Today was my last day at Relevance, pairing again with Stuart Sierra. Along with Alan Dipert, we arrived at a solution for our data woes from yesterday, and deployed it.
The approach we chose exposed a problem with data interpretation when a Clojure-precondition-thrown AssertionError
came back to bite us later in the day. By the way, AssertionError
, which preconditions throw, is a java.lang.Error
, not a java.lang.Exception
. Catch it accordingly, especially if you're running these preconditions in a thread pool!
Today may have been the most fast paced day yet. In the morning after the project standup, Alan did some white-boarding with Stuart and me to explain the architecture and requirements of a spike that we spent the rest of the day on.
It's going to be a pretty cool system that integrates with the rest of the client system. The interesting bits include writing to Redis (potentially with a C application) and a web service (in Clojure) that reads from Redis server to provide data to end users.
So Stuart and I started from scratch on a new Compojure app with Clojure 1.2, Leiningen, and redis-clojure. We got set up relatively quickly, and implemented a tiny web service that parses a request to find what to read from Redis, properly handles errors, and returns a reasonable result.
We had ideas about providing several types of web services (HTML, JSON, XML, perhaps even plain text) but for the purposes of the spike, we just used the browser.
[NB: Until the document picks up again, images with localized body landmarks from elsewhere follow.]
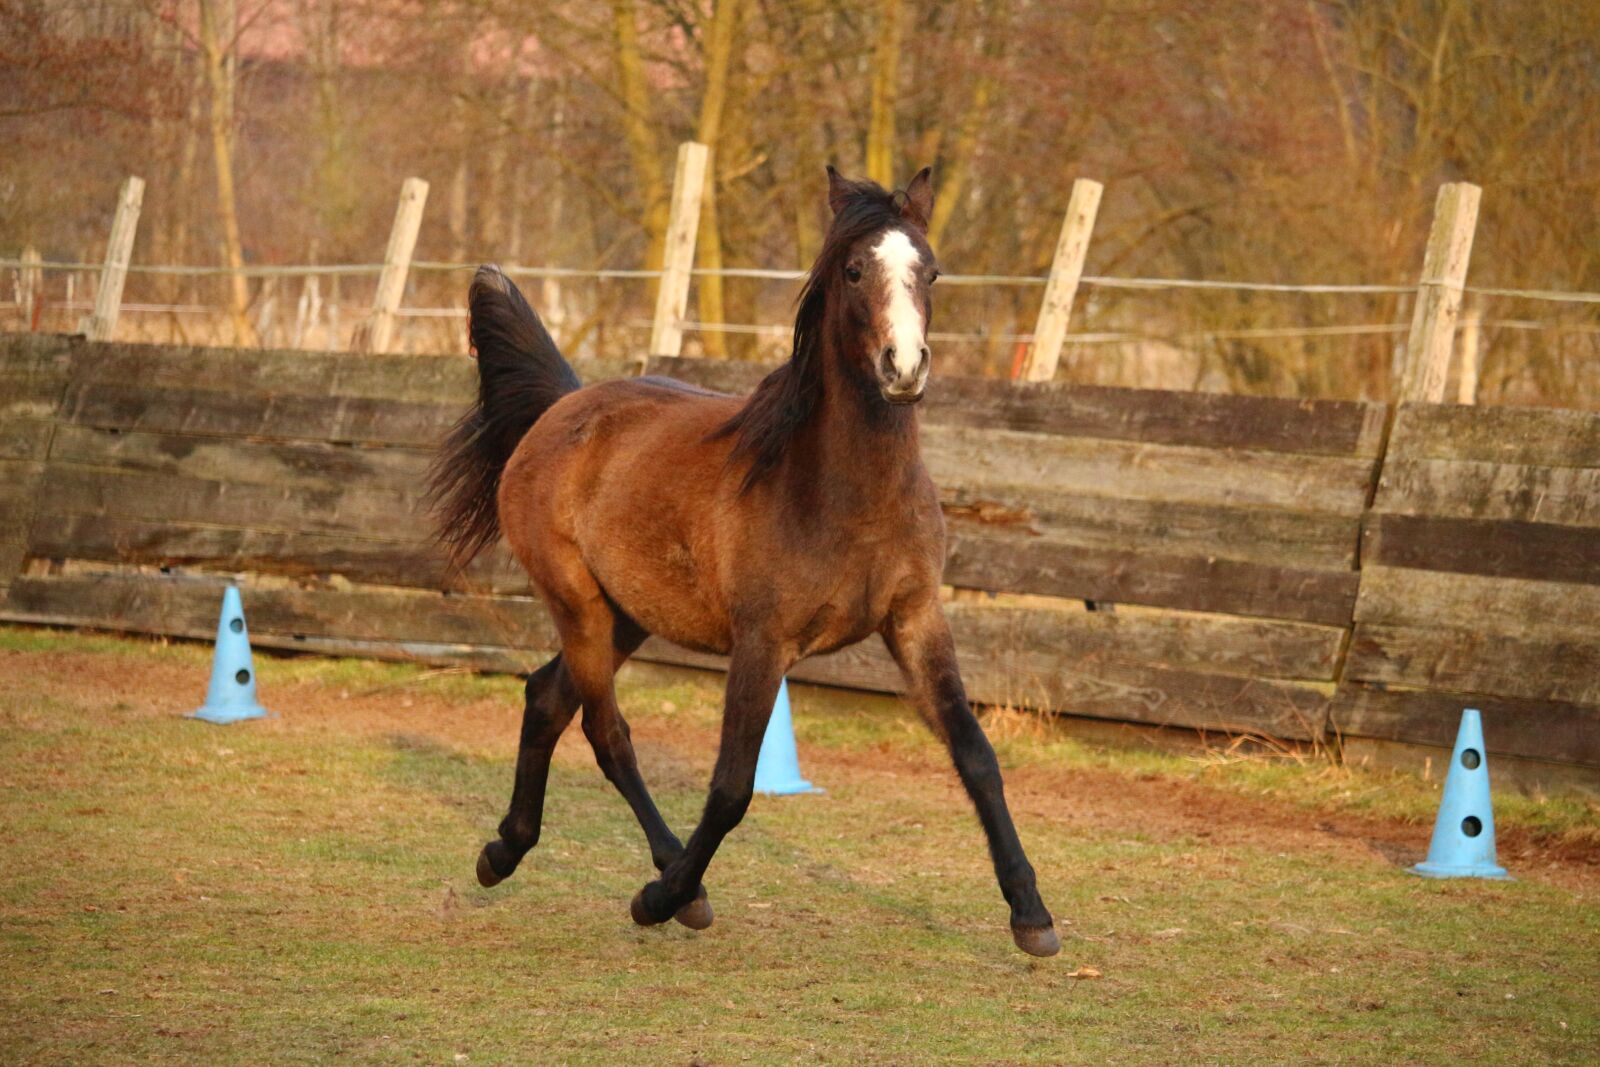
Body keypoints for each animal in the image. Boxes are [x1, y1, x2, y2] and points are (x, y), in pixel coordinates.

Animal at [428, 166, 1059, 957]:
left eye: (932, 270)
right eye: (854, 271)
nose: (904, 367)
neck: (834, 490)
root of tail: (562, 409)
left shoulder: (916, 619)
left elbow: (976, 755)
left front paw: (1032, 914)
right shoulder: (762, 643)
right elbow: (730, 787)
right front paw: (659, 899)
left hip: (626, 614)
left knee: (546, 698)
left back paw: (504, 851)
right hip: (577, 604)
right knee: (608, 734)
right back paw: (676, 885)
I had fully expected Stuart's knowledge of Clojure to be impressive, and I wasn't disappointed. I didn't see too many things I hadn't seen before, but having seen things is different than knowing just when to use them.
There was a new macro
and condp
that I hadn't seen before, and it seems like a great substitute for cond
in situations where all the predicates look very similar.
And if you've ever been frustrated by needing to restart a Clojure process in order to add a jar
to the classpath
, you'll be excited to know that Stuart is working on an interesting solution involving Nailgun.
It's also been cool to hear a couple of questions Stuart Halloway asked us about Clojure idioms. It's sometimes easy to forget that everybody's human, and the smartest people will often ask for help rather than forge ahead as a lone warrior, and they're better off for it—even when it's just rubber ducking.
On that note, my experience here has been that almost everyone seems to be pairing all the time, and those who aren't pairing are either working on project management or quality assurance type tasks, or have their code reviewed by someone else later on.
My own experience at 8th Light has always been that two heads are better than one, so this was cool to see. Additionally, as I've said before, the developers all seem to be very good at client relations issues, and I discovered today that, as I suspected, Relevance uses its own developers as project managers for all projects.
This seems very noteworthy to me —it's been rare that I've seen a developer as project manager, but it seems to be the rule here. This is also often the case for the QA role.
Certainly there is a lot of testing going on here at both the unit and acceptance test level, but there is often a developer doing QA on other developers' work.
My experience this week was great. I would highly recommend anyone considering doing something like a craftsman swap tour to just do it.
This has been a wonderful experience, and it's easy to see why people like Corey Haines have been such proponents of this sort of thing.
Relevance would be an excellent choice for a visit if you can make it happen—I've learned a lot, and I look forward to bringing more of that back to the team at 8th Light when I get back to Chicagoland.
Many thanks to 8th Light and Relevance for the opportunity to do this!